How to diagnose failures: If Step 7 worked but Step 8 does not, there are a few high-level categories of issues to check for:

  • Does the error happen when the experiment config has searcher.source_trial_id set? One thing that can occur in a real experiment that does not occur in a --test experiment is the loading of a previous checkpoint. Errors when loading from a checkpoint can be caused by architecture change, where the new model code is not architecture-compatible with the old model code.

  • Generally, issues at this step are caused by doing training and evaluation continuously, so focus on how that change may cause issues with your code.

9. Does a multi-GPU experiment work?

This step is like Step 8 except that it introduces distributed training. Naturally, this step is only relevant if you have multiple GPUs and you wish to use distributed training.

How to test: Configuration should be like Step 7, except you will now set resources.slots_per_trial to some number greater than 1:

resources:
  slots_per_trial: 2

Then create your experiment:

det experiment create myconfig.yaml my_model_dir -f

How to diagnose failures: If you are using the determined library APIs correctly, then theoretically distributed training should “just work”. However, you should be aware of some common pitfalls:

  • If your experiment is not being scheduled on the cluster, ensure that your slots_per_trial setting is valid for your cluster. For example, if you have 4 Determined agents running with 4 GPUs each, your slots_per_trial could be 1, 2, 3, or 4 (which would all fit on a single machine), or it could be 8, 12, or 16 (which would take up some number of complete agent machines), but it couldn’t be 5 (more than one agent but not a multiple of agent size) and it couldn’t be 32 (too big for the cluster). Also ensure that there are no other notebooks, shells, or experiments on the cluster that may be consuming too many resources and preventing the experiment from starting.

  • Determined normally controls the details of distributed training for you. Attempting to also control those details yourself, such as by calling tf.config.set_visible_devices() in a TFKerasTrial or EstimatorTrial, will very likely cause issues.

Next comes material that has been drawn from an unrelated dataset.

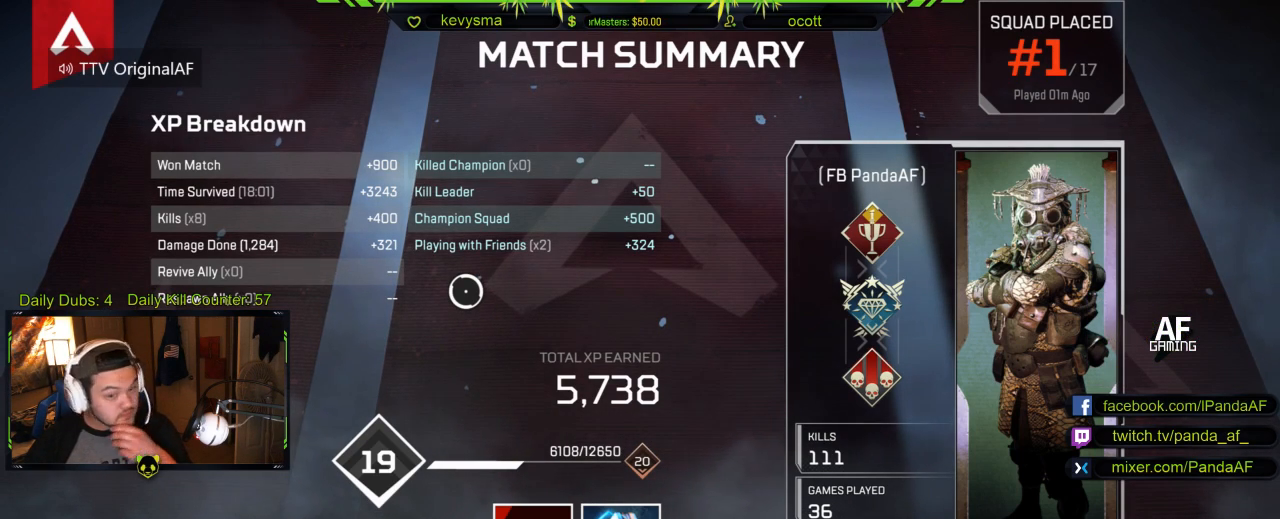
{"buttons": [], "left_stick": "center", "right_stick": "center", "events": []}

  • Some classes of metrics must be calculated specially during distributed training. Most metrics, like loss or accuracy, can be calculated piecemeal on each worker in a distributed training job and averaged afterwards. Those metrics are handled automatically by Determined and need no special handling. Other metrics, like F1 score, cannot be averaged from individual workers’ F1 scores. Determined has tooling for handling these metrics; see the docs for using custom metric reducers with PyTorch and TensorFlow Estimator.